→ **Tugas yang Dikerjakan**: Tuliskan kembali seluruh baris di bawah ini tanpa mengubah satu huruf pun. Jangan sertakan penanda gambar dalam jawaban.

Butir Tersimpan
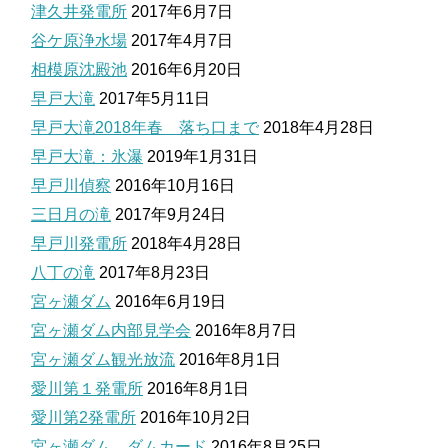
津久井発電所
2017年6月7日
谷ケ原浄水場
2017年4月7日
相模原沈殿池
2016年6月20日
早戸大滝
2017年5月11日
早戸大滝2018年春 落ち口まで
2018年4月28日
早戸大滝：氷瀑
2019年1月31日
早戸川偵察
2016年10月16日
三日月の滝
2017年9月24日
早戸川発電所
2018年4月28日
八丁の滝
2017年8月23日
宮ヶ瀬ダム
2016年6月19日
宮ヶ瀬ダム内部見学会
2016年8月7日
宮ヶ瀬ダム観光放流
2016年8月1日
愛川第１発電所
2016年8月1日
愛川第2発電所
2016年10月2日
宮ヶ瀬ダム ダムカード
2016年8月25日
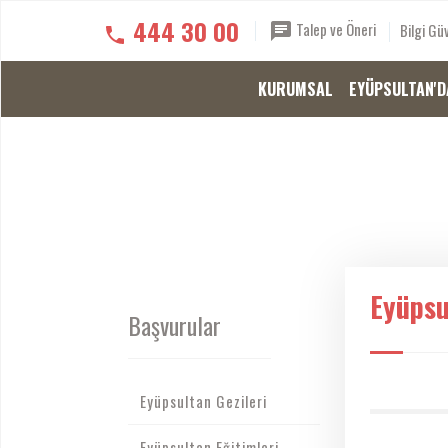
444 30 00
Talep ve Öneri
Bilgi Güv
KURUMSAL
EYÜPSULTAN'D
Eyüpsu
Başvurular
Eyüpsultan Gezileri
Eyüpsultan Eğitimleri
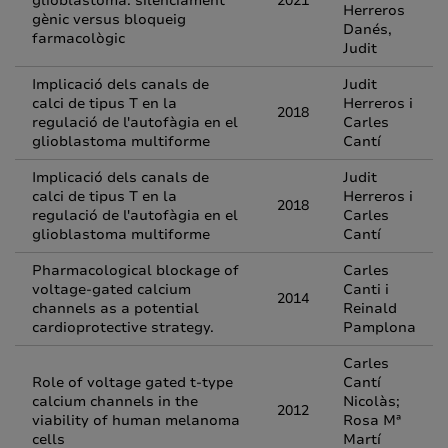
glioblastoma: silenciament
2021
Herreros
gènic versus bloqueig
Danés,
farmacològic
Judit
Implicació dels canals de
Judit
calci de tipus T en la
Herreros i
2018
regulació de l'autofàgia en el
Carles
glioblastoma multiforme
Cantí
Implicació dels canals de
Judit
calci de tipus T en la
Herreros i
2018
regulació de l'autofàgia en el
Carles
glioblastoma multiforme
Cantí
Pharmacological blockage of
Carles
voltage-gated calcium
Canti i
2014
channels as a potential
Reinald
cardioprotective strategy.
Pamplona
Carles
Role of voltage gated t-type
Cantí
calcium channels in the
Nicolàs;
2012
viability of human melanoma
Rosa Mª
cells
Martí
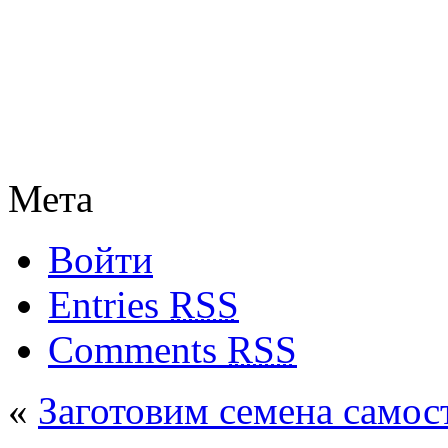
Мета
Войти
Entries
RSS
Comments
RSS
«
Заготовим семена самос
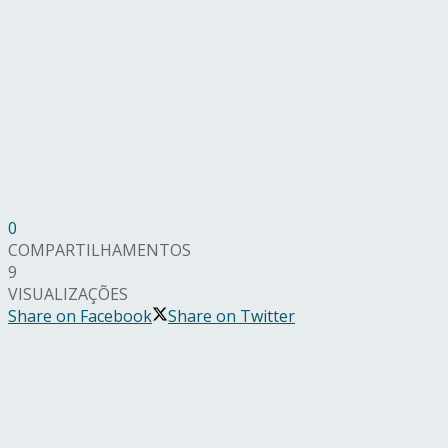
0
COMPARTILHAMENTOS
9
VISUALIZAÇÕES
Share on Facebook
Share on Twitter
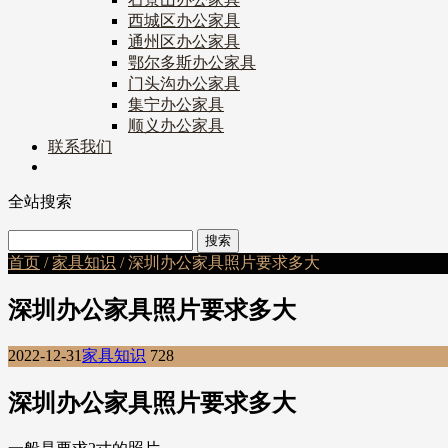
西城区办公家具
通州区办公家具
鄂尔多斯办公家具
门头沟办公家具
集宁办公家具
顺义办公家具
联系我们
全站搜索
首页
/
家具知识
/ 深圳办公家具照片要求多大
深圳办公家具照片要求多大
2022-12-31
家具知识
728
深圳办公家具照片要求多大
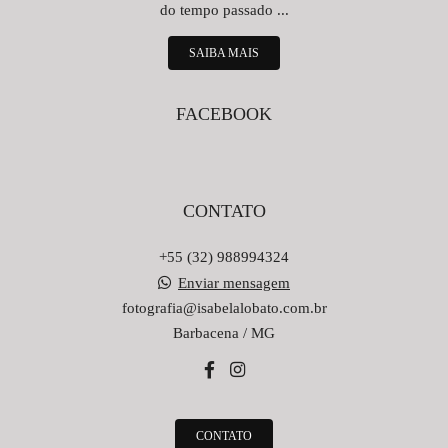
do tempo passado ...
SAIBA MAIS
FACEBOOK
CONTATO
+55 (32) 988994324
Enviar mensagem
fotografia@isabelalobato.com.br
Barbacena / MG
CONTATO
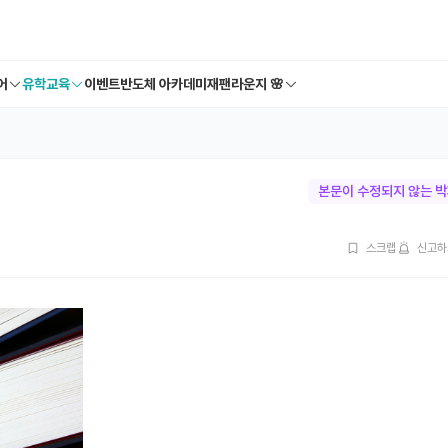
어
유학교육
이벤트
반도체 아카데미
재팬라운지 🌸
본문이 수정되지 않는 
스크랩
신고하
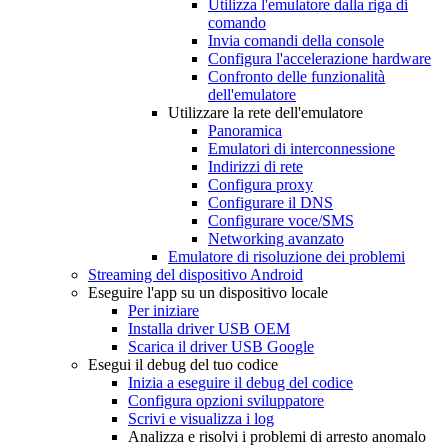
Utilizza l'emulatore dalla riga di
comando
Invia comandi della console
Configura l'accelerazione hardware
Confronto delle funzionalità
dell'emulatore
Utilizzare la rete dell'emulatore
Panoramica
Emulatori di interconnessione
Indirizzi di rete
Configura proxy
Configurare il DNS
Configurare voce
/
SMS
Networking avanzato
Emulatore di risoluzione dei problemi
Streaming del dispositivo Android
Eseguire l'app su un dispositivo locale
Per iniziare
Installa driver USB OEM
Scarica il driver USB Google
Esegui il debug del tuo codice
Inizia a eseguire il debug del codice
Configura opzioni sviluppatore
Scrivi e visualizza i log
Analizza e risolvi i problemi di arresto anomalo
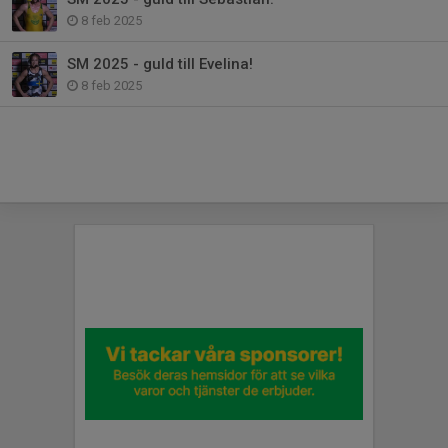
8 feb 2025
SM 2025 - guld till Evelina!
8 feb 2025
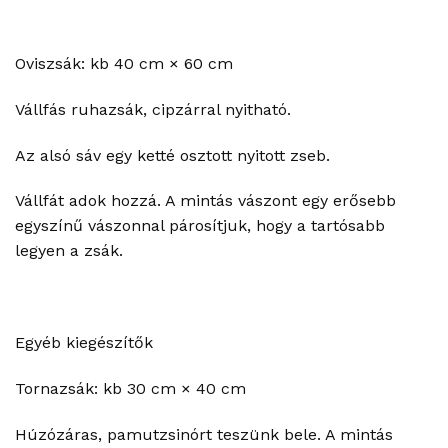
Oviszsák: kb 40 cm × 60 cm
Vállfás ruhazsák, cipzárral nyitható.
Az alsó sáv egy ketté osztott nyitott zseb.
Vállfát adok hozzá. A mintás vászont egy erősebb
egyszínű vászonnal párosítjuk, hogy a tartósabb
legyen a zsák.
Egyéb kiegészítők
Tornazsák: kb 30 cm × 40 cm
Húzózáras, pamutzsinórt teszünk bele. A mintás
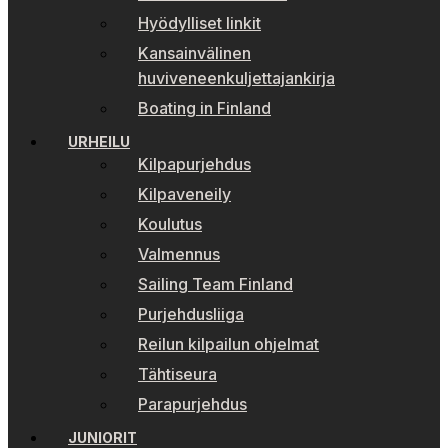
Hyödylliset linkit
Kansainvälinen
huviveneenkuljettajankirja
Boating in Finland
URHEILU
Kilpapurjehdus
Kilpaveneily
Koulutus
Valmennus
Sailing Team Finland
Purjehdusliiga
Reilun kilpailun ohjelmat
Tähtiseura
Parapurjehdus
JUNIORIT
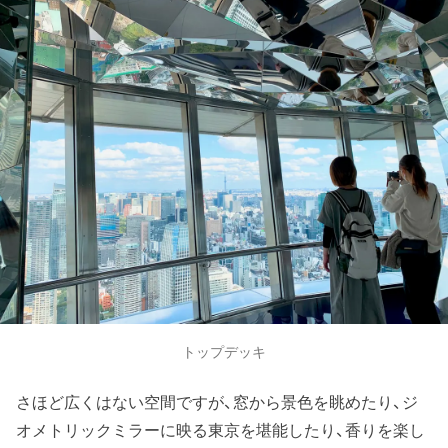
トップデッキ
さほど広くはない空間ですが、窓から景色を眺めたり、ジ
オメトリックミラーに映る東京を堪能したり、香りを楽し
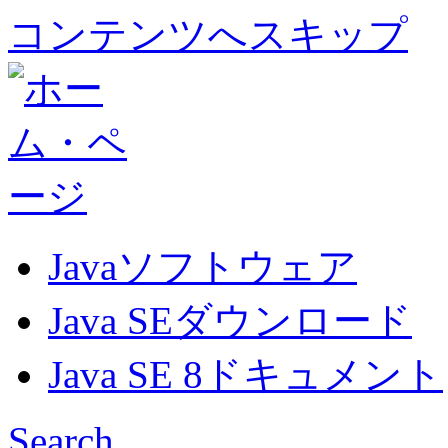
コンテンツへスキップ
Javaソフトウェア
Java SEダウンロード
Java SE 8ドキュメント
Search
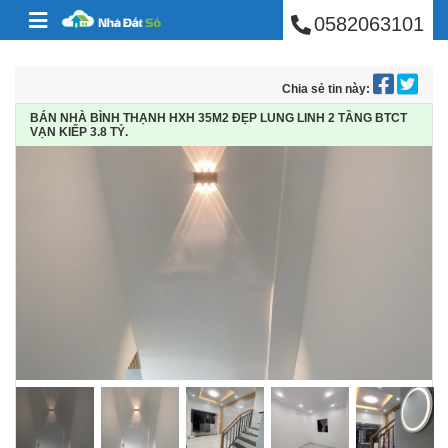
BÁN NHÀ PHÚ NHUẬ
Skip to content
0582063101
Chia sẻ tin này:
BÁN NHÀ BÌNH THẠNH HXH 35M2 ĐẸP LUNG LINH 2 TẦNG BTCT
VẠN KIẾP 3.8 TỶ.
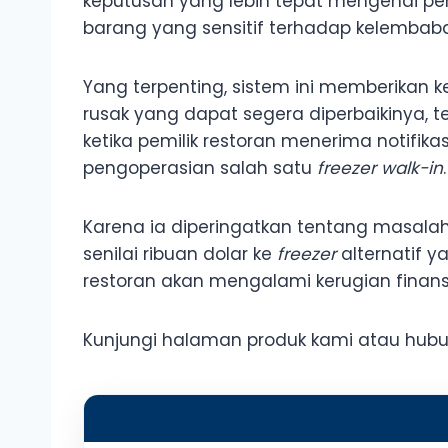
keputusan yang lebih tepat mengenai pe
barang yang sensitif terhadap kelembaba
Yang terpenting, sistem ini memberikan k
rusak yang dapat segera diperbaikinya, teta
ketika pemilik restoran menerima notifik
pengoperasian salah satu
freezer walk-in
.
Karena ia diperingatkan tentang masal
senilai ribuan dolar ke
freezer
alternatif ya
restoran akan mengalami kerugian finansi
Kunjungi halaman produk kami atau hubungi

→ **Jawaban**:
津久井発電所
2017年6月7日
谷ケ原浄水場
2017年4月7日
相模原沈殿池
2016年6月20日
早戸大滝
2017年5月11日
早戸大滝2018年春 落ち口まで
2018年4月28日
早戸大滝：氷瀑
2019年1月31日
早戸川偵察
2016年10月16日
三日月の滝
2017年9月24日
早戸川発電所
2018年4月28日
八丁の滝
2017年8月23日
宮ヶ瀬ダム
2016年6月19日
宮ヶ瀬ダム内部見学会
2016年8月7日
宮ヶ瀬ダム観光放流
2016年8月1日
愛川第１発電所
2016年8月1日
愛川第2発電所
2016年10月2日
宮ヶ瀬ダム ダムカード
2016年8月25日
444 30 00
Talep ve Öneri
Bilgi Güv
KURUMSAL
EYÜPSULTAN'D
Eyüpsu
Başvurular
Eyüpsultan Gezileri
Eyüpsultan Eğitimleri
glioblastoma: silenciament
2021
Herreros
gènic versus bloqueig
Danés,
farmacològic
Judit
Implicació dels canals de
Judit
calci de tipus T en la
Herreros i
2018
regulació de l'autofàgia en el
Carles
glioblastoma multiforme
Cantí
Implicació dels canals de
Judit
calci de tipus T en la
Herreros i
2018
regulació de l'autofàgia en el
Carles
glioblastoma multiforme
Cantí
Pharmacological blockage of
Carles
voltage-gated calcium
Canti i
2014
channels as a potential
Reinald
cardioprotective strategy.
Pamplona
Carles
Role of voltage gated t-type
Cantí
calcium channels in the
Nicolàs;
2012
viability of human melanoma
Rosa Mª
cells
Martí
Мета
Войти
Entries
RSS
Comments
RSS
«
Заготовим семена самос
0
COMPARTILHAMENTOS
9
VISUALIZAÇÕES
Share on Facebook
Share on Twitter
西城区办公家具
通州区办公家具
鄂尔多斯办公家具
门头沟办公家具
集宁办公家具
顺义办公家具
联系我们
全站搜索
首页
/
家具知识
/ 深圳办公家具照片要求多大
深圳办公家具照片要求多大
2022-12-31
家具知识
728
深圳办公家具照片要求多大
do tempo passado ...
SAIBA MAIS
FACEBOOK
CONTATO
+55 (32) 988994324
Enviar mensagem
fotografia@isabelalobato.com.br
Barbacena / MG
CONTATO
어
유학교육
이벤트
반도체 아카데미
재팬라운지 🌸
본문이 수정되지 않는 
스크랩
신고하
Utilizza l'emulatore dalla riga di
comando
Invia comandi della console
Configura l'accelerazione hardware
Confronto delle funzionalità
dell'emulatore
Utilizzare la rete dell'emulatore
Panoramica
Emulatori di interconnessione
Indirizzi di rete
Configura proxy
Configurare il DNS
Configurare voce
/
SMS
Networking avanzato
Emulatore di risoluzione dei problemi
Streaming del dispositivo Android
Eseguire l'app su un dispositivo locale
Per iniziare
Installa driver USB OEM
Scarica il driver USB Google
Esegui il debug del tuo codice
Inizia a eseguire il debug del codice
Configura opzioni sviluppatore
Scrivi e visualizza i log
Analizza e risolvi i problemi di arresto anomalo
8 feb 2025
SM 2025 - guld till Evelina!
8 feb 2025
Oviszsák: kb 40 cm × 60 cm
Vállfás ruhazsák, cipzárral nyitható.
Az alsó sáv egy ketté osztott nyitott zseb.
Vállfát adok hozzá. A mintás vászont egy erősebb
egyszínű vászonnal párosítjuk, hogy a tartósabb
legyen a zsák.
Egyéb kiegészítők
Tornazsák: kb 30 cm × 40 cm
Húzózáras, pamutzsinórt teszünk bele. A mintás
Hyödylliset linkit
Kansainvälinen
huviveneenkuljettajankirja
Boating in Finland
URHEILU
Kilpapurjehdus
Kilpaveneily
Koulutus
Valmennus
Sailing Team Finland
Purjehdusliiga
Reilun kilpailun ohjelmat
Tähtiseura
Parapurjehdus
JUNIORIT
トップデッキ
さほど広くはない空間ですが、窓から景色を眺めたり、ジ
オメトリックミラーに映る東京を堪能したり、香りを楽し
コンテンツへスキップ
Javaソフトウェア
Java SEダウンロード
Java SE 8ドキュメント
Search
BÁN NHÀ PHÚ NHUẬ
Skip to content
0582063101
Chia sẻ tin này:
BÁN NHÀ BÌNH THẠNH HXH 35M2 ĐẸP LUNG LINH 2 TẦNG BTCT
VẠN KIẾP 3.8 TỶ.
keputusan yang lebih tepat mengenai pe
barang yang sensitif terhadap kelembaba
Yang terpenting, sistem ini memberikan k
rusak yang dapat segera diperbaikinya, teta
ketika pemilik restoran menerima notifik
pengoperasian salah satu
freezer walk-in
.
Karena ia diperingatkan tentang masal
senilai ribuan dolar ke
freezer
alternatif ya
restoran akan mengalami kerugian finansi
Kunjungi halaman produk kami atau hubungi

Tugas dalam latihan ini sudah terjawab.